Cerca de um ano e meio após o início do projeto, quase todas as obras já estão com o restauro finalizado. Este trabalho minucioso não apenas devolve a integridade das obras, mas também representa um símbolo de resistência e defesa da democracia brasileira. Entre as obras restauradas está “As Mulatas à mesa”, de Emiliano Di Cavalcanti, que foi uma das peças mais afetadas, com sete cortes profundos.
A restauração da tela de Di Cavalcanti foi um processo minucioso, que envolveu técnicas avançadas para preservar tanto a parte estética quanto a histórica da obra. “Foi uma opção política deixar os rasgos na parte de trás da tela visíveis, para registrar essa memória de brutalidade”, explicou o presidente do Iphan, Leandro Grass. A obra, uma das mais importantes do acervo presidencial, agora está completamente restaurada e pronta para ser novamente exibida.

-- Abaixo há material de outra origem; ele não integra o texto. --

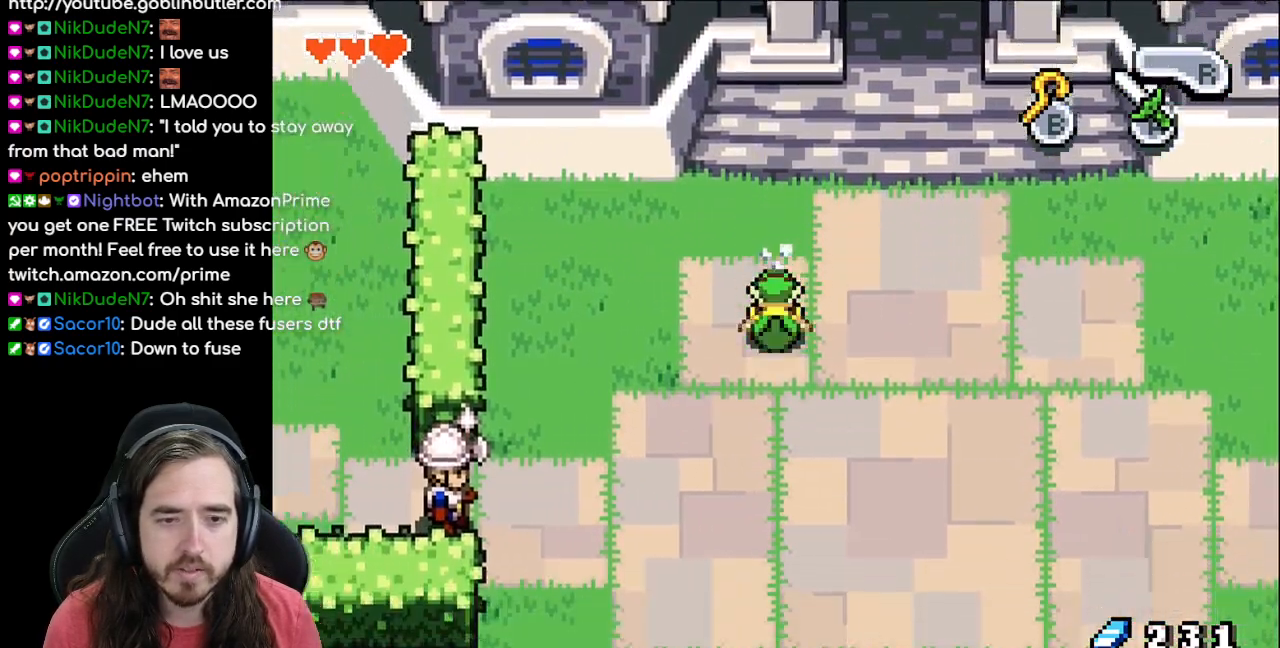
{"dt_ms": 500, "buttons": ["DPAD_DOWN"], "events": [[133, "R1", "up"], [367, "R1", "down"], [500, "R1", "up"]]}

Outro exemplo de agressão às obras de arte foi a escultura “O Flautista”, de Bruno Giorgi, que foi quebrada em quatro partes. Também foi danificada a escultura “Vênus Apocalíptica”, da argentina Marta Minujín, que foi arremessada do quarto andar do Palácio do Planalto. Ambos os casos demandaram técnicas avançadas de restauração, com profissionais especializados dedicando horas para devolver a integridade das obras.
Um dos episódios mais chocantes foi a destruição de um relógio do século XVII, construído por Balthazar Martinot Boulle, presente da corte francesa ao imperador Dom João VI em 1808. A restauração deste item histórico está sendo conduzida com o apoio da Embaixada da Suíça no Brasil e envolve um cuidadoso trabalho de recuperação.
Além da restauração física das peças, o projeto trouxe descobertas importantes sobre a autoria de algumas obras, como a tela expressionista “Pássaro”, agora atribuída ao pintor inglês Martin Bradley, e um vaso cerâmico renascentista italiano, anteriormente sem identificação. Essas descobertas enriquecem ainda mais o valor cultural das obras.
Como parte dos desdobramentos do projeto, será produzido um livro, um documentário e ações educativas serão realizadas em escolas públicas do Distrito Federal, promovendo o patrimônio cultural e o valor da preserva ção da democracia. Além disso, uma exposição temporária no Iphan em Brasília oferece ao público a oportunidade de conhecer de perto o processo de restauração das obras vandalizadas.
A restauração das peças depredadas no ataque de 8 de janeiro representa um esforço conjunto para reparar não só danos materiais, mas também a confiança na preservação da cultura e da democracia. “Essas obras são do povo brasileiro e representam a vitória da democracia e da liberdade”, afirmou Leandro Grass, ao comentar a importância de devolver ao público as obras recuperadas.